Esses argumentos devem ter colocado a população em alerta, pois até então a guerra acontecia muito longe do continente americano, com ataques a navios no Oceano Atlântico ou do outro lado, na África. Por fim, essa versão se manteve e até o fim da guerra, em 1945, a ideia de que o alvo seria o brigadeiro Eduardo Gomes se sustentou em declarações públicas e artigos de jornais.


Em 15 de julho de 1945, o general Mascarenhas de Moraes participou de solenidade em homenagem aos combatentes mortos na guerra – sobretudo na Itália – na Escola Dom Pedro II, no RJ, e na lista constava o nome do tenente França e do aspirante Menna Barreto.


Quanto a documentação, sobre relatório do acidente pouco se sabe, pois a informação oficial é que se perdeu com o tempo. No Brasil é muito difícil o acesso oficial a tais relatos, sobretudo, antes da década 1940. Vale salientar que os acidentes aéreos passaram a ser melhor investigado a partir dos anos 1960 e no Brasil, pode-se dizer a partir de 1971, com a criação do Centro de Investigação e Prevenção de Acidentes Aeronáuticos (Cenipa).


Em 5 de março de 1943, na comunidade de Coquerinho, em Baía da Traição, o aspirante Menna Barreto deu nome a uma escola pública, enquanto o tenente França batizou a estação telegráfica e o sargento Correia o posto telefônico. Procuramos informações recentes dessas edificações, mas nada foi encontrado. No Arquivo Nacional, existe uma escritura púbica da cidade de Rio Tinto da década 1970, onde consta o nome da Rua Tenente França, a qual não existe mais nos dias atuais. Em contrapartida, existe uma rua projetada com o nomedo Aspirante Menna Barreto, também em Rio Tinto.

Jornal Correio da Manhã - 5 de março de 1943

A investigação das mortes seguiu até abril de 1943, transitando na Auditoria de Guerra da Aeronáutica, quando o auditor Abel Caminha repassou ao promotor Leonam Nobre os autos do inquérito policial militar, procedente da Aeronáutica, que teve como responsável o comandante da 14ª Divisão de Infantaria, o general Boanerges Lopes de Souza. Esta notícia consta no Correio da Manhã, de 7 de abril de 1943.


Na FAB, consta a promoção dos oficiais pós-morte, por meio de decreto publicado em 3 de maio de 1943, tornando: 2° Tenente Aviador o Aspirante Aviador Gabriel Evangelho Menna Barreto e Tenente Aviador o 2° Tenente Aviador José França de Paula Reis.

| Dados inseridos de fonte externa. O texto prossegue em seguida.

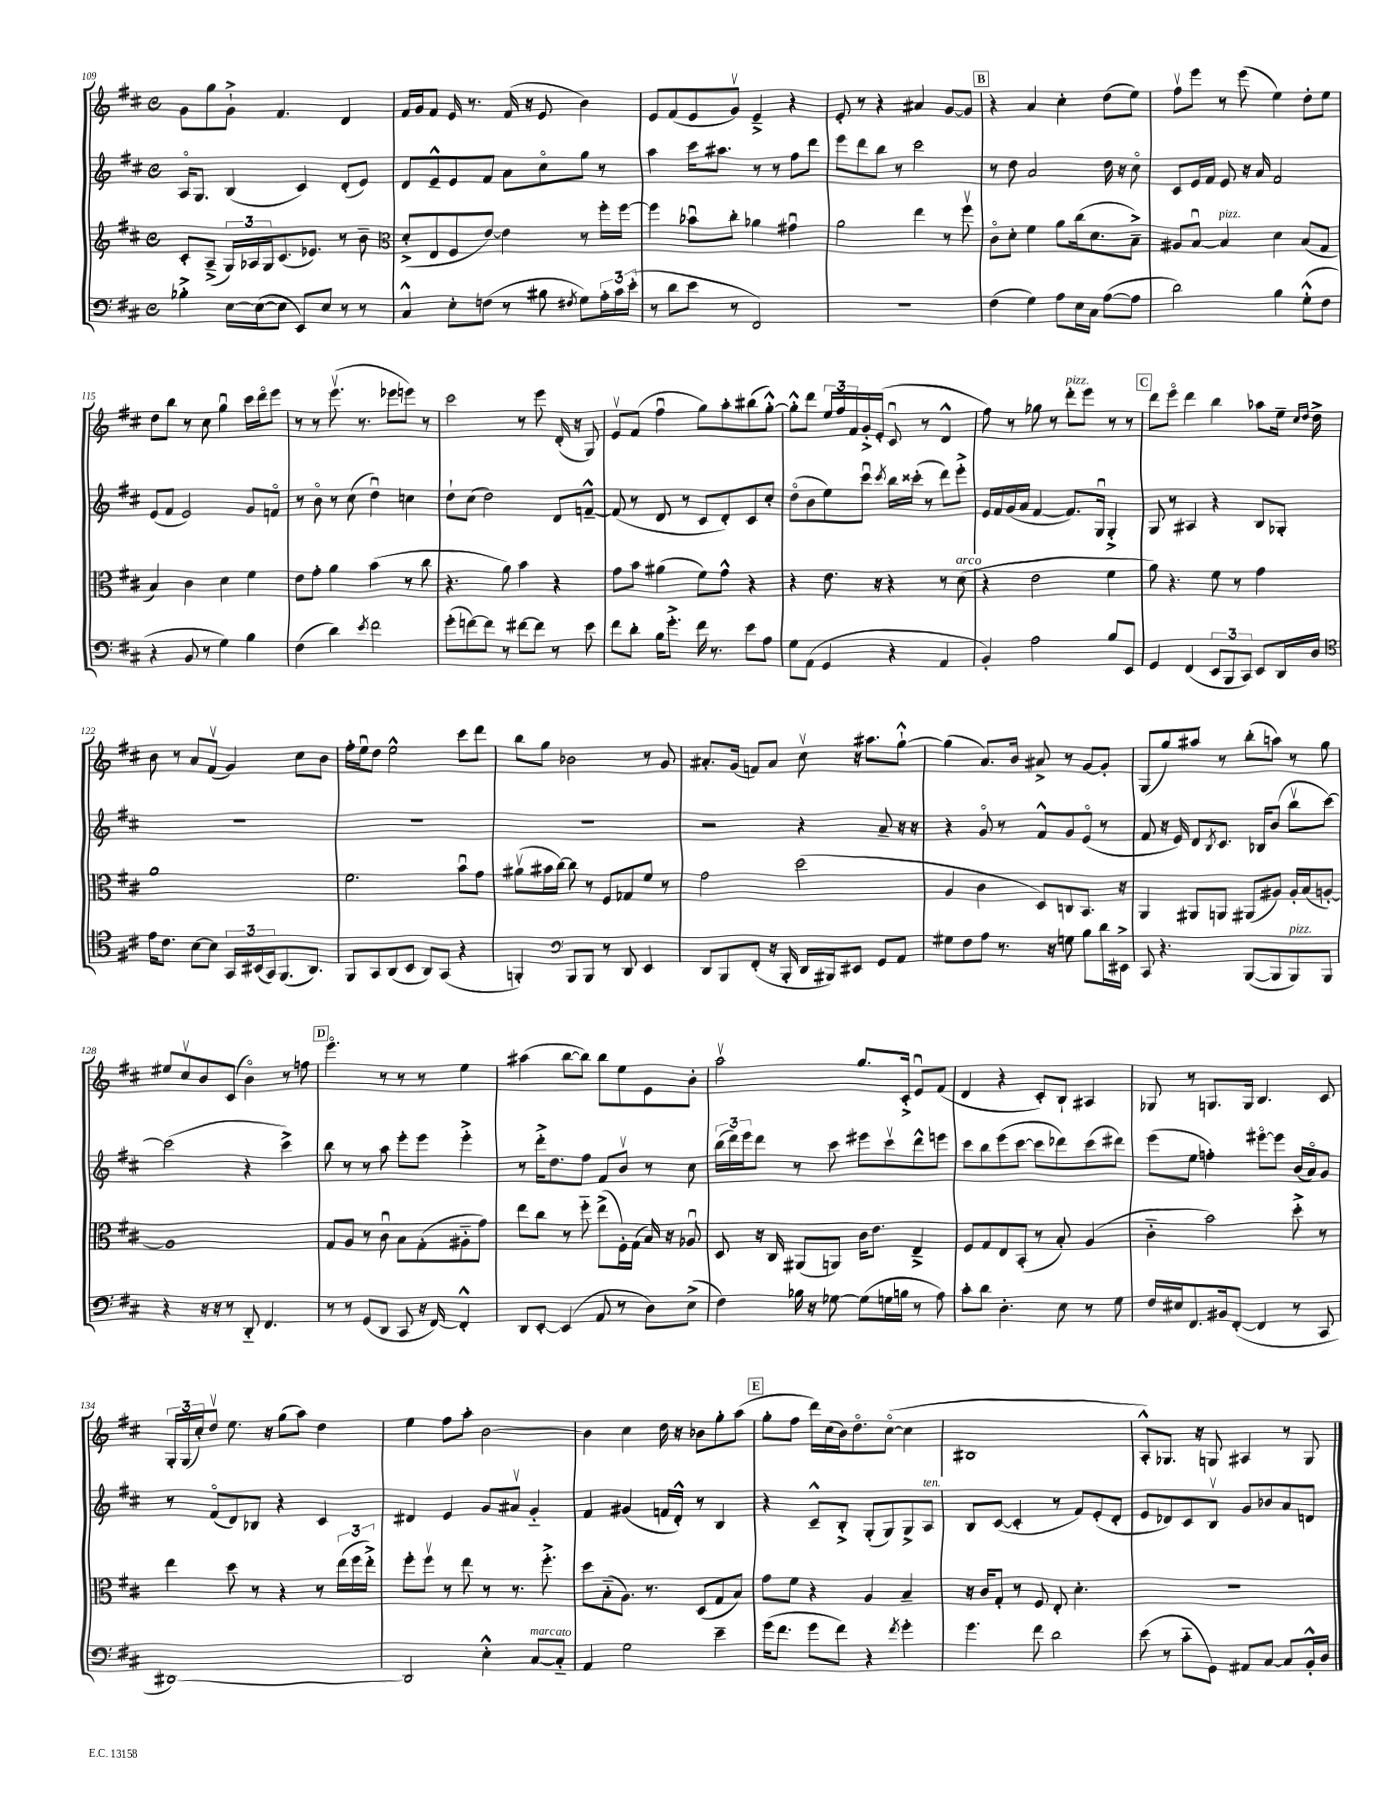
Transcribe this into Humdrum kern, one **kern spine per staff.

**kern	**kern	**kern	**kern
*part4	*part3	*part2	*part1
*staff4	*staff3	*staff2	*staff1
*clefF4	*clefG2	*clefG2	*clefG2
*k[f#c#]	*k[f#c#]	*k[f#c#]	*k[f#c#]
*M4/4	*M4/4	*M4/4	*M4/4
*met(c)	*met(c)	*met(c)	*met(c)
=109	=109	=109	=109
4B-X'^\	8c#'/L	16A/KL	8g\L
.	.	8.G/J	.
.	(8A~^/J	.	8gg\
[16E\LL	24G/LL)	(4B/	8g`^\J
.	24A-X/	.	.
(16E\J_	.	.	.
.	24G/J	.	.
8E\J]	(8.c#/	.	4.f#/
8EE/L)	.	4c#/)	.
.	8.e-X/J)	.	.
8E/J	.	.	.
8r	8r	(8d'/L	4d/
8r	8b~\	8e/J)	.
=110	=110	=110	=110
*	*clefC3	*	*
4C#^^/	(8d'^/L	8d/L	16f#/LL
.	.	.	16g/J
.	8E/	8e~^^/	8f#/J
8E'\L	8F#/	8e/	16e/
.	.	.	8.r
(8Fn\J	[8e/J)	8f#/J	.
8r	4e\]	8a\L	(16f#/
.	.	.	16r
8B#X\	.	8cc#\	8e/
8qF#X/	.	.	.
8G\L)	8r	8gg\J	4b\)
24A'\L	16ff#'\LL	8r	.
24c#\	.	.	.
.	[16ff#\JJ	.	.
(24e'\JJ	.	.	.
=111	=111	=111	=111
8r	4ff#\]	4aa\	8e/L
8d\L	.	.	(8f#/
8e\J	8b-Xu\L	16ccc#\KL	8e/
.	.	8.aa#X\J	.
8r	8cc#'\J	.	8gv/J)
2FF#/)	4a-X\	8r	4e~^/
.	.	8r	.
.	4g#Xu\	8ff#\L	4r
.	.	8ddd\J	.
=112	=112	=112	=112
1r	2a\	8eee\L	8e'/
.	.	8ddd\	8r
.	.	8bb\J	4r
.	.	8r	.
.	4ee\	2ccc#\	4a#X/
.	8r	.	[8g/L
.	8ff#v\	.	8g/J]
!!LO:REH:place=s1:t=B
=113	=113	=113	=113
(4F#\	8c#\L	8r	4r
.	8d'\J	8dd\	.
4G\)	4f#\	2a/	4a/
8A\L	8a\L	.	4cc#'\
16E\L	(16cc#\k	.	.
16C#\JJ	8.d\	.	.
([8A\L	.	16dd\	(8dd\L
.	.	16r	.
8A\J]	8B~^\J)	8cc#\	8ee\J)
=114	=114	=114	=114
2d\)	8A#X/L	8c#/L	8ff#v\L
.	[8Bu/J	16e/L	8eee\J
.	.	16f#/JJ	.
!	!LO:TX:a:i:t=pizz.	!	!
.	4B/]	8e/	8r
.	.	16r	(8eee\
.	.	16a/	.
4B\	4d\	2f#/	4ee\)
(8G'^^\L	(8B/L	.	8dd'\L
8F#\J	8G/J	.	8ee\J
!!LO:LB:g=z
=115	=115	=115	=115
4r	4B/)	(8e/L	8dd\L
.	.	8f#/J	8bb\J
8BB/	4c#\	2e/)	8r
8r	.	.	8cc#\
4G\)	4d\	.	4ggu\
4B\	4f#\	8g/L	16ccc#\LL
.	.	.	16ddd\J
.	.	8fn/J	8eee\J
=116	=116	=116	=116
(4F#\	8e\L	8r	8r
.	8g'\J	8b\	8r
4d\)	4a\	8r	(8.eeev\
.	.	(8cc#\	.
.	.	.	8.r
8qe/	.	.	.
2f#\	(4b\	4ddu\)	.
.	.	.	8eee-X\L
.	8r	4ccn\	8eeen\J)
.	8cc#\	.	8r
=117	=117	=117	=117
(8g'\L	4.r	8dd`\L	2ccc#\
[8fn\)	.	(8cc#\J	.
8f\J]	.	2dd\)	.
8r	8a\)	.	.
[8f#X\L	4b\	.	8r
8f#\J]	.	.	8eee\
8r	4r	8d/L	(16d'/
.	.	.	16r
8e\	.	[8fn~^^/J	8G/)
=118	=118	=118	=118
8f#\L	8g\L	(8f/]	8ev/L
8d'\J	8b\J	8r	(8f#/J
16B\KL	(4a#X\	8d/	4ff#u\
8.g'^\J	.	.	.
.	.	8r	.
16f#\	8f#\L)	8c#/L	8gg\L)
8.r	.	.	.
.	8g^^\J	8d'/)	8aa'\
8e\L	4r	8c#/	(8bb#X\
8A\J	.	8cc#'/J	[8gg'^^\J)
=119	=119	=119	=119
8G\L	4r	(8dd\L	8gg'^^\L]
(8AA\J	.	8b\	8ddd\J
4GG/	8.e\	8ee\)	24ee/LL
.	.	.	24ff#/
.	.	.	24f#/
.	.	8ccc#u\J	16g'^/
.	16r	.	(16e'/JJ
.	.	8qccc#/	.
4r	4r	16bb\LL	8c#u/
.	.	(16ccc##X'\JJ	.
.	.	8r	8r
4AA/	8r	8ddd\L)	4d^^/
!	!LO:TX:a:i:t=arco	!	!
.	(8d\	8eee'^\J	.
=120	=120	=120	=120
4BB'/)	4r	16e/LL	8ff#\)
.	.	16f#/	.
.	.	(16g/	8r
.	.	16a/JJ	.
2A\	2e\	[4f#/	8gg-X\
.	.	.	8r
!	!	!	!LO:TX:a:i:t=pizz.
.	.	8.f#/L])	8ddd'\L
.	.	.	8eee\J
.	.	16Gu/Jk	.
8B/L	4f#\	4G'^/	8r
8EE/J	.	.	8r
!!LO:REH:place=s1:t=C
=121	=121	=121	=121
4GG/	8a\)	8G/	8ddd\L
.	4.r	8r	8eee\J
(4FF#/	.	4A#X/	4ddd\
12EE/L	8f#\	4r	4bb\
12BBB/	.	.	.
.	8r	.	.
12CC#/J)	.	.	.
8EE/L	4g\	8B/L	8aa-X\L
16DD/L	.	8G-X'/J	16ee~\Jk
.	.	.	16qqcc#/LL
.	.	.	16qqdd/JJ
16D/JJ	.	.	16dd^\
!!LO:LB:g=z
=122	=122	=122	=122
*clefC4	*	*	*
16e\KL	1a	1r	8b\
8.c#\J	.	.	.
.	.	.	8r
[8B\L	.	.	8a/L
8B\J]	.	.	(8f#v/J
24GG/LL	.	.	4g/)
(24BB#X/	.	.	.
24GG/J)	.	.	.
(8.FF#/	.	.	.
.	.	.	8cc#\L
8.AA/J)	.	.	.
.	.	.	8b\J
=123	=123	=123	=123
8FF#/L	2.f#\	1r	16ff#'\LL
.	.	.	16eeu\J
8GG/	.	.	8dd\J
(8AA/	.	.	2ee^^\
8BB/J	.	.	.
8AA/L)	.	.	.
(8GG/J	.	.	.
4r	8bu\L	.	8ccc#\L
.	8g\J	.	8ddd\J
=124	=124	=124	=124
4FFn'/)	(8a#Xv\L	1r	8bb\L
.	16b#X\L	.	8gg\J
.	[16cc#\JJ)	.	.
*clefF4	*	*	*
8BBB/L	8cc#\]	.	2b-X\
8BBB/J	8r	.	.
8r	8F#/L	.	.
8DD/	8G-X/	.	.
4EE/	8f#/J	.	8r
.	8r	.	8g/
=125	=125	=125	=125
8DD/L	2g\	2r	8.a#X'/L
8BBB/	.	.	.
.	.	.	(16g/Jk
(8FF#'/J	.	.	8fn/L)
16r	.	.	8a#/J
16BBB'/	.	.	.
16DD/LL	(2dd\	4r	8cc#v\
16BBB#X/J)	.	.	.
8EE#X/J	.	.	16r
.	.	.	8.aa#X\L
8GG/L	.	8a~/	.
8AA/J	.	16r	[8gg`^^\J
.	.	16r	.
=126	=126	=126	=126
8G#X\L	4A/	4r	(4gg\]
8F#\	.	.	.
8A\J	4c#\	8g/	8.a/L)
8.r	.	8r	.
.	.	.	16b/Jk
.	8D/L)	8f#^^/L	8a#X^/
16r	.	.	.
8Gn\	8Cn/	8g/	8r
8B\L	8.BB/J	(8e/J	[8g/L
16d\L	.	8r	8g'/J]
16EE#X^\JJ	16r	.	.
=127	=127	=127	=127
8CC#/	4AA/	8f#/	(8G/L
4.r	.	16r	8gg/)
.	.	16e/)	.
.	8AA#X/L	8d/L	8aa#X/J
.	.	8qB/	.
.	8AAn/J	8.c#/J	8r
([8BBB/L	(8AA#X/L	.	(8bb'\L
.	.	16B-X/KL	.
8BBB/]	8A#X/J)	(8b/J	8aan\J)
!LO:TX:a:i:t=pizz.	!	!	!
8BBB/)	16A#'/LL	8bbv\L	8r
.	(16B/J	.	.
8BBB/J	[8An'/J)	[8ccc#\J)	8gg\
!!LO:LB:g=z
=128	=128	=128	=128
4r	1A]	(2ccc#\]	8ee#X/L
.	.	.	8cc#v/
16r	.	.	8b/
16r	.	.	.
8r	.	.	(8c#/J
8DD/	.	4r	4b\)
4.FF#/	.	.	.
.	.	4ccc#^\)	8r
.	.	.	8ffn\
!!LO:REH:place=s1:t=D
=129	=129	=129	=129
8r	8G/L	8bb\	4.eee\
8r	8A/J	8r	.
(8GG/L	8r	8r	.
8DD/J	8c#u\	8aa\	8r
8CC#/	8B\L	8eee'\L	8r
16r	(8G'\	8eee\J	8r
[16FF#/)	.	.	.
4FF#'^^/]	8A#X\	4eee'^\	4ee\
.	8g\J)	.	.
=130	=130	=130	=130
8DD/L	8ee\L	8r	(4aa#X\
[8EE'/J	8cc#\J	16ddd'^\KL	.
.	.	8.dd\	.
(4EE/]	8r	.	[8bb\L
.	8ff#\	8ff#\J	8bb\J])
8AA/	(8ee^\L	8f#/L	8bb\L
8r	16F#'\L)	8bv/J	8ee\
.	(16G\JJ	.	.
8D\L)	16B/)	8r	8e\
.	16r	.	.
(8E^\J	8A-Xu/	8cc#\	8b'\J
=131	=131	=131	=131
4F#\)	8D/	(24bb\LL	2aav\
.	.	24ddd\)	.
.	.	24eee\J	.
.	16r	8ddd\J	.
.	16C#/	.	.
16B-X\	(8AA#X/L	8r	.
16r	.	.	.
[8G-X\	8AAn/J)	8ccc#\	.
(8G-\L]	16c#\KL	8eee#X\L	8.gg/L
.	8.e\J	.	.
16Gn\L	.	8ccc#v\	.
16Bn\JJ	.	.	16c#'^/Jk
8r	4E~^/	8ddd^^\	8eu/L
8A\)	.	8eeen\J	(8f#/J
=132	=132	=132	=132
8c#'\L	8F#/L	8ccc#\L	4d/
8d\J	8G/	8bb\	.
4.D'\	8E/	(8eee\	4r
.	(8BB'/J	[8ccc#\J	.
.	8r	8ccc#\L]	8c#'/L)
8E\	8B'/)	8ddd-X\)	8B`/J
8r	(4A/	(8ccc#\	4A#X/
8G\	.	8ddd#X\J)	.
=133	=133	=133	=133
16F#/LL	4c#\	(8eee\L	8G-X/
16E#X/J	.	.	.
8.FF#/	.	8ee\J	8r
.	2b\)	4ffn'\)	8.Gn/L
16BB#X/k	.	.	.
([8FF#'/J	.	.	.
.	.	.	16G/Jk
4FF#/]	.	[8eee#X\L	4.B/
.	.	8eee#\J]	.
8r	8dd'^\	(16b/LL	.
.	.	16a/J)	.
8CC#/	8r	8g/J	8c#/
!!LO:LB:g=z
=134	=134	=134	=134
[1DD#X)	4ee\	8r	24G'/LL
.	.	.	(24G/
.	.	.	24cc#'/J)
.	.	(8f#/L	8ddv/J
.	8dd\	8d/)	8.ee\
.	8r	8B-X/J	.
.	.	.	16r
.	4r	4r	(8gg\L
.	.	.	8aa\J)
.	8r	4c#/	4dd\
.	(24ee\LL	.	.
.	24ff#\	.	.
.	24ee'^\JJ)	.	.
=135	=135	=135	=135
2DD#/]	8ff#'\L	4d#X/	4ee\
.	8ff#v\J	.	.
.	8r	4e/	8ff#\L
.	8ee\	.	8aa'\J
4E'^^\	8r	8g/L	[2b\
.	8.r	8a#Xv/J	.
!LO:TX:a:i:t=marcato	!	!	!
[8C#/L	.	4g/	.
.	8.ff#'^\	.	.
8C#/J]	.	.	.
=136	=136	=136	=136
4AA/	8dd\L	4f#/	4b\]
.	(8B\	.	.
2G\	8.A\J)	(4g#X/	4cc#\
.	8.r	.	.
.	.	16fn/LL	16dd\
.	.	16d'^^/JJ)	16r
.	(8D/L	8r	8b-X\L
4e~\	8G/	4B/	8gg'\
.	8B/J)	.	(8aa\J
!!LO:REH:place=s1:t=E
=137	=137	=137	=137
(16g\KL	8g\L	4r	8gg'\L
8.f#\J	.	.	.
.	8f#\J	.	8ff#\J
8g\L	4r	8c#~^^/L	16ddd\LL)
.	.	.	(16cc#\
8f#\J)	.	8B'^/J	16b\J)
.	.	.	8.dd\
4r	4A/	(8G'/L	.
.	.	8G/)	([8cc#\J
8qf#/	.	.	.
4g'\	4B~/	8G^/	4cc#\]
!	!	!LO:TX:a:i:t=ten.	!
.	.	8A/J	.
=138	=138	=138	=138
4.g\	16r	8B/L	1B#X
.	16c#/KL	.	.
.	8G'/J	([8c#/J	.
.	8r	4c#'/]	.
8f#\	8F#/	.	.
2d\	8E'/	8r	.
.	4.d'\	8f#/L)	.
.	.	(8e'/	.
.	.	8d'/J	.
=139	=139	=139	=139
(8e\	1r	8e/L	8A'^^/L)
8r	.	8d-X/)	8.G-X/J
8c#\L	.	8c#/	.
.	.	.	16r
8GG\J)	.	8Bv/J	8Gn/
8AA#X/L	.	8g/L	4A#X/
[8C#/J	.	8b-X/	.
8C#/L]	.	8a/	8r
16BB'^^/L	.	8dn/J	8G/
16D/JJ	.	.	.
==	==	==	==
*-	*-	*-	*-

Os últimos registros encontrados do fato: Artigo de jornal de 4 de setembro de 1945, que trata de Parnamirim Field e um dos fatos relacionados foi a morte dos militares. E em 12 dezembro de 1947, eles foram agraciados com a Cruz da Aviação, medalha em reconhecimento da FAB aos oficiais que lutaram na Itália (Fita A) e no Atlântico contra os submarinos (Fita B).


No pós-guerra, um hangar da FAB no setor Oeste da BANT e estrutura remanescente da Air France dos anos 1920, foi batizado por tenente França. Ele foi desmontado, na década de 1970.



Fonte: Portal Grande Ponto ( via Leonardo Dantas - Centro Cultural Trampolim da Vitória)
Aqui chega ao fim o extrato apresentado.